While my expertise in that realm may be sorely limited, I’d like to claim it is less so in dressage. All this came to mind over the weekend as I judged a schooling show. The warm-up area was right behind me and easily within earshot. As I presided over one Intro test after another, I couldn’t help but overhear the coaching advice being given as riders prepared to compete.
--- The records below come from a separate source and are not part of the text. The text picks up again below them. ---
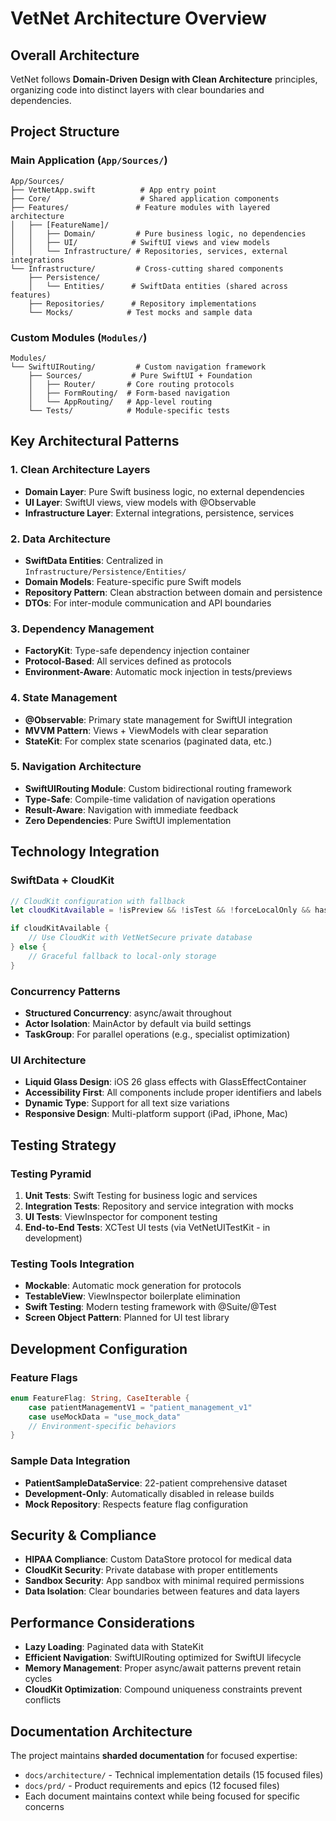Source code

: # VetNet Architecture Overview

## Overall Architecture
VetNet follows **Domain-Driven Design with Clean Architecture** principles, organizing code into distinct layers with clear boundaries and dependencies.

## Project Structure

### Main Application (`App/Sources/`)
```
App/Sources/
├── VetNetApp.swift          # App entry point
├── Core/                    # Shared application components
├── Features/               # Feature modules with layered architecture
│   ├── [FeatureName]/
│   │   ├── Domain/         # Pure business logic, no dependencies
│   │   ├── UI/            # SwiftUI views and view models
│   │   └── Infrastructure/ # Repositories, services, external integrations
└── Infrastructure/         # Cross-cutting shared components
    ├── Persistence/
    │   └── Entities/      # SwiftData entities (shared across features)
    ├── Repositories/      # Repository implementations
    └── Mocks/            # Test mocks and sample data
```

### Custom Modules (`Modules/`)
```
Modules/
└── SwiftUIRouting/         # Custom navigation framework
    ├── Sources/           # Pure SwiftUI + Foundation
    │   ├── Router/       # Core routing protocols
    │   ├── FormRouting/  # Form-based navigation
    │   └── AppRouting/   # App-level routing
    └── Tests/            # Module-specific tests
```

## Key Architectural Patterns

### 1. Clean Architecture Layers
- **Domain Layer**: Pure Swift business logic, no external dependencies
- **UI Layer**: SwiftUI views, view models with @Observable
- **Infrastructure Layer**: External integrations, persistence, services

### 2. Data Architecture
- **SwiftData Entities**: Centralized in `Infrastructure/Persistence/Entities/`
- **Domain Models**: Feature-specific pure Swift models
- **Repository Pattern**: Clean abstraction between domain and persistence
- **DTOs**: For inter-module communication and API boundaries

### 3. Dependency Management
- **FactoryKit**: Type-safe dependency injection container
- **Protocol-Based**: All services defined as protocols
- **Environment-Aware**: Automatic mock injection in tests/previews

### 4. State Management
- **@Observable**: Primary state management for SwiftUI integration
- **MVVM Pattern**: Views + ViewModels with clear separation
- **StateKit**: For complex state scenarios (paginated data, etc.)

### 5. Navigation Architecture
- **SwiftUIRouting Module**: Custom bidirectional routing framework
- **Type-Safe**: Compile-time validation of navigation operations
- **Result-Aware**: Navigation with immediate feedback
- **Zero Dependencies**: Pure SwiftUI implementation

## Technology Integration

### SwiftData + CloudKit
```swift
// CloudKit configuration with fallback
let cloudKitAvailable = !isPreview && !isTest && !forceLocalOnly && hasCloudKitEntitlements()

if cloudKitAvailable {
    // Use CloudKit with VetNetSecure private database
} else {
    // Graceful fallback to local-only storage
}
```

### Concurrency Patterns
- **Structured Concurrency**: async/await throughout
- **Actor Isolation**: MainActor by default via build settings
- **TaskGroup**: For parallel operations (e.g., specialist optimization)

### UI Architecture
- **Liquid Glass Design**: iOS 26 glass effects with GlassEffectContainer
- **Accessibility First**: All components include proper identifiers and labels
- **Dynamic Type**: Support for all text size variations
- **Responsive Design**: Multi-platform support (iPad, iPhone, Mac)

## Testing Strategy

### Testing Pyramid
1. **Unit Tests**: Swift Testing for business logic and services
2. **Integration Tests**: Repository and service integration with mocks
3. **UI Tests**: ViewInspector for component testing
4. **End-to-End Tests**: XCTest UI tests (via VetNetUITestKit - in development)

### Testing Tools Integration
- **Mockable**: Automatic mock generation for protocols
- **TestableView**: ViewInspector boilerplate elimination
- **Swift Testing**: Modern testing framework with @Suite/@Test
- **Screen Object Pattern**: Planned for UI test library

## Development Configuration

### Feature Flags
```swift
enum FeatureFlag: String, CaseIterable {
    case patientManagementV1 = "patient_management_v1"
    case useMockData = "use_mock_data"
    // Environment-specific behaviors
}
```

### Sample Data Integration
- **PatientSampleDataService**: 22-patient comprehensive dataset
- **Development-Only**: Automatically disabled in release builds
- **Mock Repository**: Respects feature flag configuration

## Security & Compliance
- **HIPAA Compliance**: Custom DataStore protocol for medical data
- **CloudKit Security**: Private database with proper entitlements
- **Sandbox Security**: App sandbox with minimal required permissions
- **Data Isolation**: Clear boundaries between features and data layers

## Performance Considerations
- **Lazy Loading**: Paginated data with StateKit
- **Efficient Navigation**: SwiftUIRouting optimized for SwiftUI lifecycle
- **Memory Management**: Proper async/await patterns prevent retain cycles
- **CloudKit Optimization**: Compound uniqueness constraints prevent conflicts

## Documentation Architecture
The project maintains **sharded documentation** for focused expertise:
- `docs/architecture/` - Technical implementation details (15 focused files)
- `docs/prd/` - Product requirements and epics (12 focused files)
- Each document maintains context while being focused for specific concerns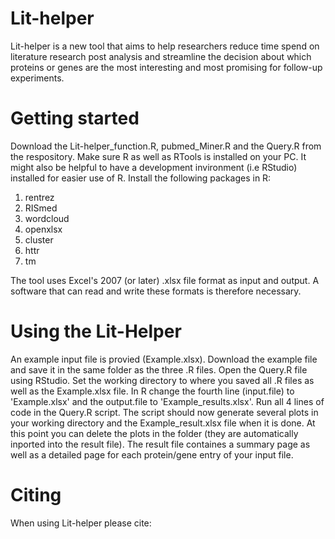 # Lit-helper
Lit-helper is a new tool that aims to help researchers reduce time spend on literature research post analysis and streamline the decision about which proteins or genes are the most interesting and most promising for follow-up experiments.

# Getting started
Download the Lit-helper_function.R, pubmed_Miner.R and the Query.R from the respository. Make sure R as well as RTools is installed on your PC. It might also be helpful to have a development invironment (i.e RStudio) installed for easier use of R. Install the following packages in R:
1.	rentrez
2.	RISmed
3.	wordcloud
4.	openxlsx
5.	cluster
6.	httr
7.	tm

The tool uses Excel's 2007 (or later) .xlsx file format as input and output. A software that can read and write these formats is therefore necessary.

# Using the Lit-Helper
An example input file is provied (Example.xlsx). Download the example file and save it in the same folder as the three .R files. Open the Query.R file using RStudio. Set the working directory to where you saved all .R files as well as the Example.xlsx file. In R change the fourth line (input.file) to 'Example.xlsx' and the output.file to 'Example_results.xlsx'. Run all 4 lines of code in the Query.R script. The script should now generate several plots in your working directory and the Example_result.xlsx file when it is done. At this point you can delete the plots in the folder (they are automatically inported into the result file). The result file containes a summary page as well as a detailed page for each protein/gene entry of your input file.

# Citing
When using Lit-helper please cite: 
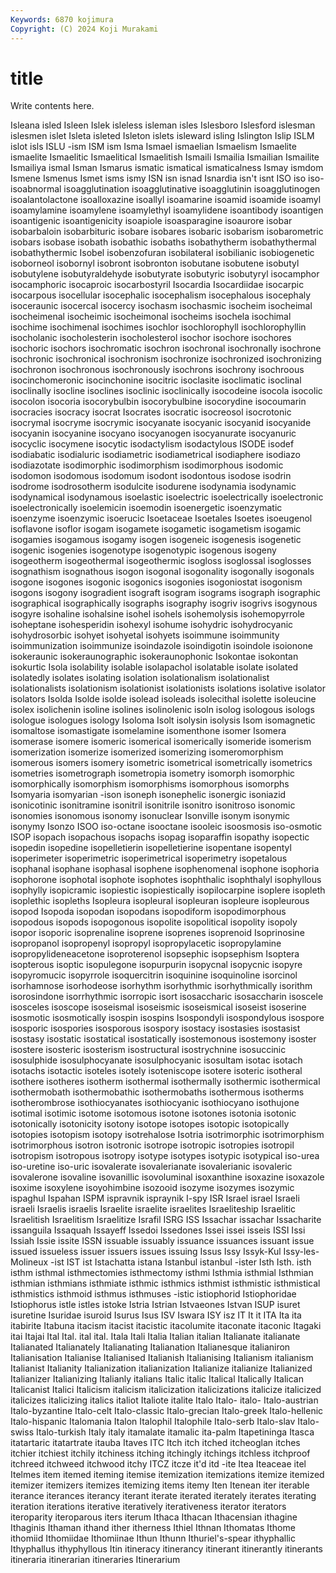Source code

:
 ```yaml
---
Keywords: 6870 kojimura
Copyright: (C) 2024 Koji Murakami
---
```


# title

Write contents here.



 Isleana isled Isleen Islek isleless isleman isles
Islesboro Islesford islesman islesmen islet Isleta isleted Isleton islets isleward
isling Islington Islip ISLM islot isls ISLU -ism ISM ism
Isma Ismael ismaelian Ismaelism Ismaelite ismaelite Ismaelitic Ismaelitical Ismaelitish Ismaili
Ismailia Ismailian Ismailite Ismailiya ismal Isman Ismarus ismatic ismatical ismaticalness
Ismay ismdom Ismene Ismenus Ismet isms ismy ISN isn isnad
Isnardia isn't isnt ISO iso iso- isoabnormal isoagglutination isoagglutinative isoagglutinin
isoagglutinogen isoalantolactone isoalloxazine isoallyl isoamarine isoamid isoamide isoamyl isoamylamine isoamylene
isoamylethyl isoamylidene isoantibody isoantigen isoantigenic isoantigenicity isoapiole isoasparagine isoaurore isobar
isobarbaloin isobarbituric isobare isobares isobaric isobarism isobarometric isobars isobase isobath
isobathic isobaths isobathytherm isobathythermal isobathythermic Isobel isobenzofuran isobilateral isobilianic isobiogenetic
isoborneol isobornyl isobront isobronton isobutane isobutene isobutyl isobutylene isobutyraldehyde isobutyrate
isobutyric isobutyryl isocamphor isocamphoric isocaproic isocarbostyril Isocardia Isocardiidae isocarpic isocarpous
isocellular isocephalic isocephalism isocephalous isocephaly isoceraunic isocercal isocercy isochasm isochasmic
isocheim isocheimal isocheimenal isocheimic isocheimonal isocheims isochela isochimal isochime isochimenal
isochimes isochlor isochlorophyll isochlorophyllin isocholanic isocholesterin isocholesterol isochor isochore isochores
isochoric isochors isochromatic isochron isochronal isochronally isochrone isochronic isochronical isochronism
isochronize isochronized isochronizing isochronon isochronous isochronously isochrons isochrony isochroous isocinchomeronic
isocinchonine isocitric isoclasite isoclimatic isoclinal isoclinally isocline isoclines isoclinic isoclinically
isocodeine isocola isocolic isocolon isocoria isocorybulbin isocorybulbine isocorydine isocoumarin isocracies
isocracy isocrat Isocrates isocratic isocreosol isocrotonic isocrymal isocryme isocrymic isocyanate
isocyanic isocyanid isocyanide isocyanin isocyanine isocyano isocyanogen isocyanurate isocyanuric isocyclic
isocymene isocytic isodactylism isodactylous ISODE isodef isodiabatic isodialuric isodiametric isodiametrical
isodiaphere isodiazo isodiazotate isodimorphic isodimorphism isodimorphous isodomic isodomon isodomous isodomum
isodont isodontous isodose isodrin isodrome isodrosotherm isodulcite isodurene isodynamia isodynamic
isodynamical isodynamous isoelastic isoelectric isoelectrically isoelectronic isoelectronically isoelemicin isoemodin isoenergetic
isoenzymatic isoenzyme isoenzymic isoerucic Isoetaceae Isoetales Isoetes isoeugenol isoflavone isoflor
isogam isogamete isogametic isogametism isogamic isogamies isogamous isogamy isogen isogeneic
isogenesis isogenetic isogenic isogenies isogenotype isogenotypic isogenous isogeny isogeotherm isogeothermal
isogeothermic isogloss isoglossal isoglosses isognathism isognathous isogon isogonal isogonality isogonally
isogonals isogone isogones isogonic isogonics isogonies isogoniostat isogonism isogons isogony
isogradient isograft isogram isograms isograph isographic isographical isographically isographs isography
isogriv isogrivs isogynous isogyre isohaline isohalsine isohel isohels isohemolysis isohemopyrrole
isoheptane isohesperidin isohexyl isohume isohydric isohydrocyanic isohydrosorbic isohyet isohyetal isohyets
isoimmune isoimmunity isoimmunization isoimmunize isoindazole isoindigotin isoindole isoionone isokeraunic isokeraunographic
isokeraunophonic Isokontae isokontan isokurtic Isola isolability isolable isolapachol isolatable isolate
isolated isolatedly isolates isolating isolation isolationalism isolationalist isolationalists isolationism isolationist
isolationists isolations isolative isolator isolators Isolda Isolde isolde isolead isoleads
isolecithal isolette isoleucine isolex isolichenin isoline isolines isolinolenic isoln isolog
isologous isologs isologue isologues isology Isoloma Isolt isolysin isolysis Isom
isomagnetic isomaltose isomastigate isomelamine isomenthone isomer Isomera isomerase isomere isomeric
isomerical isomerically isomeride isomerism isomerization isomerize isomerized isomerizing isomeromorphism isomerous
isomers isomery isometric isometrical isometrically isometrics isometries isometrograph isometropia isometry
isomorph isomorphic isomorphically isomorphism isomorphisms isomorphous isomorphs Isomyaria isomyarian -ison
isoneph isonephelic isonergic isoniazid isonicotinic isonitramine isonitril isonitrile isonitro isonitroso
isonomic isonomies isonomous isonomy isonuclear Isonville isonym isonymic isonymy Isonzo
ISOO iso-octane isooctane isooleic isoosmosis iso-osmotic ISOP isopach isopachous isopachs
isopag isoparaffin isopathy isopectic isopedin isopedine isopelletierin isopelletierine isopentane isopentyl
isoperimeter isoperimetric isoperimetrical isoperimetry isopetalous isophanal isophane isophasal isophene isophenomenal
isophone isophoria isophorone isophotal isophote isophotes isophthalic isophthalyl isophyllous isophylly
isopicramic isopiestic isopiestically isopilocarpine isoplere isopleth isoplethic isopleths Isopleura isopleural
isopleuran isopleure isopleurous isopod Isopoda isopodan isopodans isopodiform isopodimorphous isopodous
isopods isopogonous isopolite isopolitical isopolity isopoly isopor isoporic isoprenaline isoprene
isoprenes isoprenoid Isoprinosine isopropanol isopropenyl isopropyl isopropylacetic isopropylamine isopropylideneacetone isoproterenol
isopsephic isopsephism Isoptera isopterous isoptic isopulegone isopurpurin isopycnal isopycnic isopyre
isopyromucic isopyrrole isoquercitrin isoquinine isoquinoline isorcinol isorhamnose isorhodeose isorhythm isorhythmic
isorhythmically isorithm isorosindone isorrhythmic isorropic isort isosaccharic isosaccharin isoscele isosceles
isoscope isoseismal isoseismic isoseismical isoseist isoserine isosmotic isosmotically isospin isospins
Isospondyli isospondylous isospore isosporic isospories isosporous isospory isostacy isostasies isostasist
isostasy isostatic isostatical isostatically isostemonous isostemony isoster isostere isosteric isosterism
isostructural isostrychnine isosuccinic isosulphide isosulphocyanate isosulphocyanic isosultam isotac isotach isotachs
isotactic isoteles isotely isoteniscope isotere isoteric isotheral isothere isotheres isotherm
isothermal isothermally isothermic isothermical isothermobath isothermobathic isothermobaths isothermous isotherms isotherombrose
isothiocyanates isothiocyanic isothiocyano isothujone isotimal isotimic isotome isotomous isotone isotones
isotonia isotonic isotonically isotonicity isotony isotope isotopes isotopic isotopically isotopies
isotopism isotopy isotrehalose Isotria isotrimorphic isotrimorphism isotrimorphous isotron isotronic isotrope
isotropic isotropies isotropil isotropism isotropous isotropy isotype isotypes isotypic isotypical
iso-urea iso-uretine iso-uric isovalerate isovalerianate isovalerianic isovaleric isovalerone isovaline isovanillic
isovoluminal isoxanthine isoxazine isoxazole isoxime isoxylene isoyohimbine isozooid isozyme isozymes
isozymic ispaghul Ispahan ISPM ispravnik ispraynik I-spy ISR Israel israel
Israeli israeli Israelis israelis Israelite israelite israelites Israeliteship Israelitic Israelitish
Israelitism Israelitize Israfil ISRG ISS Issachar issachar Issacharite issanguila Issaquah
Issayeff Issedoi Issedones Issei issei isseis ISSI Issi Issiah Issie
issite ISSN issuable issuably issuance issuances issuant issue issued issueless
issuer issuers issues issuing Issus Issy Issyk-Kul Issy-les-Molineux -ist IST
ist Istachatta istana Istanbul istanbul -ister Isth Isth. isth isthm
isthmal isthmectomies isthmectomy isthmi Isthmia isthmial Isthmian isthmian isthmians isthmiate
isthmic isthmics isthmist isthmistic isthmistical isthmistics isthmoid isthmus isthmuses -istic
istiophorid Istiophoridae Istiophorus istle istles istoke Istria Istrian Istvaeones Istvan
ISUP isuret isuretine Isuridae isuroid Isurus Isus ISV Iswara ISY
isz IT It it ITA Ita ita itabirite Itabuna itacism
itacist itacistic itacolumite itaconate itaconic Itagaki itai Itajai Ital Ital.
ital ital. Itala Itali Italia Italian italian Italianate italianate Italianated
Italianately Italianating Italianation Italianesque italianiron Italianisation Italianise Italianised Italianish Italianising
Italianism italianism Italianist Italianity Italianization italianization Italianize italianize Italianized Italianizer
Italianizing Italianly italians Italic italic Italical Italically Italican Italicanist Italici
Italicism italicism italicization italicizations italicize italicized italicizes italicizing italics italiot
Italiote italite Italo Italo- italo- Italo-austrian Italo-byzantine Italo-celt Italo-classic Italo-grecian
Italo-greek Italo-hellenic Italo-hispanic Italomania Italon Italophil Italophile Italo-serb Italo-slav Italo-swiss
Italo-turkish Italy italy itamalate itamalic ita-palm Itapetininga Itasca itatartaric itatartrate
itauba Itaves ITC Itch itch itched itcheoglan itches itchier itchiest
itchily itchiness itching itchingly itchings itchless itchproof itchreed itchweed itchwood
itchy ITCZ itcze it'd itd -ite Itea Iteaceae itel Itelmes
item itemed iteming itemise itemization itemizations itemize itemized itemizer itemizers
itemizes itemizing items itemy Iten Itenean iter iterable iterance iterances
iterancy iterant iterate iterated iterately iterates iterating iteration iterations iterative
iteratively iterativeness iterator iterators iteroparity iteroparous iters iterum Ithaca Ithacan
Ithacensian ithagine Ithaginis Ithaman ithand ither itherness Ithiel Ithnan Ithomatas
Ithome ithomiid Ithomiidae Ithomiinae Ithun Ithunn Ithuriel's-spear ithyphallic Ithyphallus ithyphyllous
Itin itineracy itinerancy itinerant itinerantly itinerants itineraria itinerarian itineraries Itinerarium
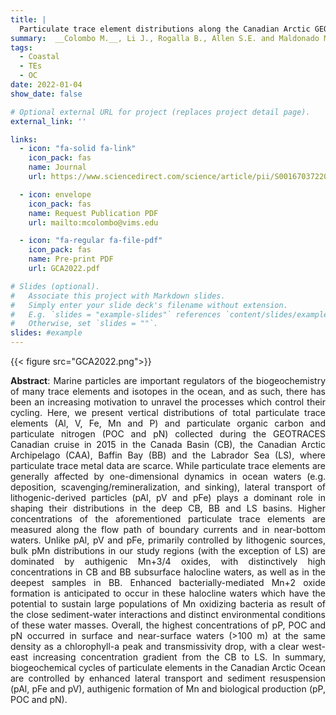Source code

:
 ```yaml
---
title: |
  Particulate trace element distributions along the Canadian Arctic GEOTRACES section: shelf-water interactions, advective transport and contrasting biological production
summary:  __Colombo M.__, Li J., Rogalla B., Allen S.E. and Maldonado M.T. (2022) _Geochimica et Cosmochimica Acta 323, 183-201_
tags:
  - Coastal
  - TEs
  - OC
date: 2022-01-04
show_date: false

# Optional external URL for project (replaces project detail page).
external_link: ''

links:
  - icon: "fa-solid fa-link"
    icon_pack: fas
    name: Journal
    url: https://www.sciencedirect.com/science/article/pii/S0016703722000783?via%3Dihub

  - icon: envelope
    icon_pack: fas
    name: Request Publication PDF
    url: mailto:mcolombo@vims.edu 

  - icon: "fa-regular fa-file-pdf"
    icon_pack: fas
    name: Pre-print PDF
    url: GCA2022.pdf 

# Slides (optional).
#   Associate this project with Markdown slides.
#   Simply enter your slide deck's filename without extension.
#   E.g. `slides = "example-slides"` references `content/slides/example-slides.md`.
#   Otherwise, set `slides = ""`.
slides: #example
---
```

{{< figure src="GCA2022.png">}} 

__Abstract__: Marine particles are important regulators of the biogeochemistry of many trace elements and isotopes in the ocean, and as such, there has been an increasing motivation to unravel the processes which control their cycling. Here, we present vertical distributions of total particulate trace elements (Al, V, Fe, Mn and P) and particulate organic carbon and particulate nitrogen (POC and pN) collected during the GEOTRACES Canadian cruise in 2015 in the Canada Basin (CB), the Canadian Arctic Archipelago (CAA), Baffin Bay (BB) and the Labrador Sea (LS), where particulate trace metal data are scarce. While particulate trace elements are generally affected by one-dimensional dynamics in ocean waters (e.g. deposition, scavenging/remineralization, and sinking), lateral transport of lithogenic-derived particles (pAl, pV and pFe) plays a dominant role in shaping their distributions in the deep CB, BB and LS basins. Higher concentrations of the aforementioned particulate trace elements are measured along the flow path of boundary currents and in near-bottom waters. Unlike pAl, pV and pFe, primarily controlled by lithogenic sources, bulk pMn distributions in our study regions (with the exception of LS) are dominated by authigenic Mn+3/4 oxides, with distinctively high concentrations in CB and BB subsurface halocline waters, as well as in the deepest samples in BB. Enhanced bacterially-mediated Mn+2 oxide formation is anticipated to occur in these halocline waters which have the potential to sustain large populations of Mn oxidizing bacteria as result of the close sediment-water interactions and distinct environmental conditions of these water masses. Overall, the highest concentrations of pP, POC and pN occurred in surface and near-surface waters (>100 m) at the same density as a chlorophyll-a peak and transmissivity drop, with a clear west-east increasing concentration gradient from the CB to LS. In summary, biogeochemical cycles of particulate elements in the Canadian Arctic Ocean are controlled by enhanced lateral transport and sediment resuspension (pAl, pFe and pV), authigenic formation of Mn and biological production (pP, POC and pN).
<style>body {text-align: justify}</style>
As I told my scribe, sometimes I just wanted to turn around and say to them, “You’re kidding, right? You can’t be serious!” All advice – even given enthusiastically and sincerely – is not of equal worth. When putting a test together, both in the planning stages and in the final tuneup, there are many tactical decisions which must be made. Impulsion, we know, is a good thing, But if your horse is tense and wired, that’s a bad time to be pushing for more! If he is being strong in the canter, that’s a bad time to be practicing lengthenings.

The short version whether you be rider or coach is that there are moments to be bold and moments to be conservative. Your decisions should be based on what your horse should take away from the experience, not just on the hope that if you go for broke, you will automatically produce the best results. Legendary former USET Three Day coach Jack LeGoff said it best when he announced to an audience, “I can teach any horse jump off a 30 foot cliff into 12 feet of water! . . . One time . . . !”

Listening to the warm-up area advice at this weekend’s show or watching some of the things the riders did in the show ring, I could barely keep myself from interrupting, “Excuse me, what exactly were you thinking anyway?”